# START OF QUOTED PASSAGE
Rocktown, Georgia is the colloquial name for an outcropping of sandstone boulders on the Appalachian Plateau in northwest Georgia. It consists of several acres of large sandstone boulders; the average size is  high. Every boulder has its own unique features, all with great foot and hand holds and very popular with climbers. The area presents challenges for all levels of climbers. There is a one-mile hike from the trail head to get to the Rocktown area. Most of these boulders are untainted by pollution and graffiti because it is in a remote part of northwest Georgia. However, in recent years as the climbing community has become increasingly aware of the area it has become more common to see trash, human waste, damaged or abandoned climbing gear, and vandalism. Because it is located in a wildlife management area, it is possible to encounter wild animals in this area, including both venomous and non-venomous snakes, bobcats, deer, wild turkeys, black bears.  When climbing and exploring the boulders, caves and grottoes, it is common to encounter wasps, yellow-jackets and spiders and even the occasional bat.
"Rock Town" refers to the large outcropping approximately one(1) mile from the trailhead. Which opens into a large gallery with 5 main pathways off. This area has hundreds of spectacular formations, the entrance to a large cave, and 2 natural springs.

The Rocktown trail and area is closed annually during scheduled deer hunts.
# END OF QUOTED PASSAGE
# START OF DATA RECORDS
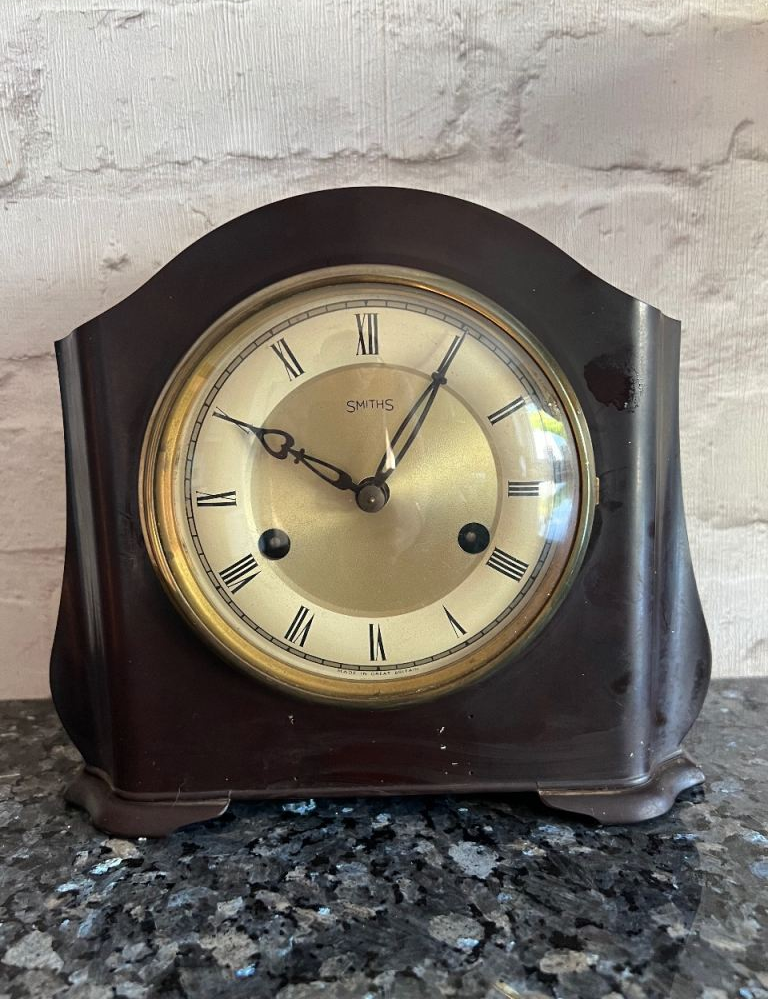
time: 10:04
# END OF DATA RECORDS
# START OF DATA RECORDS
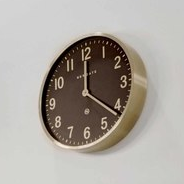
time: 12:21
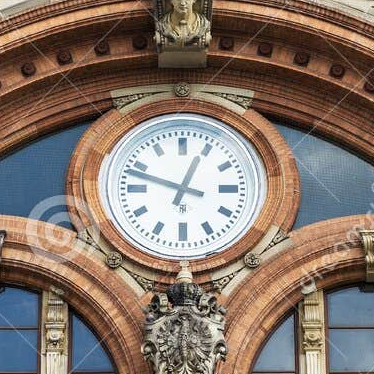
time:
# END OF DATA RECORDS
Pick up the Rocktown passage after its last sentence and keep writing it.

Location
Once a preciously guarded secret among locals and a small collection of climbing enthusiasts, Rocktown trail is located on top of Pigeon Mountain in extreme Northwest Georgia. It is part of the Crockford Pigeon Mountain Wildlife Management Area and is administered by the Department of Natural Resources, Wildlife Resources Division of the State of Georgia. It is northwest of Atlanta Georgia, and just south of Chattanooga, Tennessee. The town closest to the trail is LaFayette, Georgia.  To access Crockford Pigeon Mountain WMA, one must possess a hunting or fishing license or a Georgia Lands Pass.

Activities
Although rock climbing is the most popular activity in Rocktown, other activities include hunting, hiking, bird watching and picnicking. Camping is prohibited at Rocktown but is permitted in designated areas on certain portions of the wildlife management area.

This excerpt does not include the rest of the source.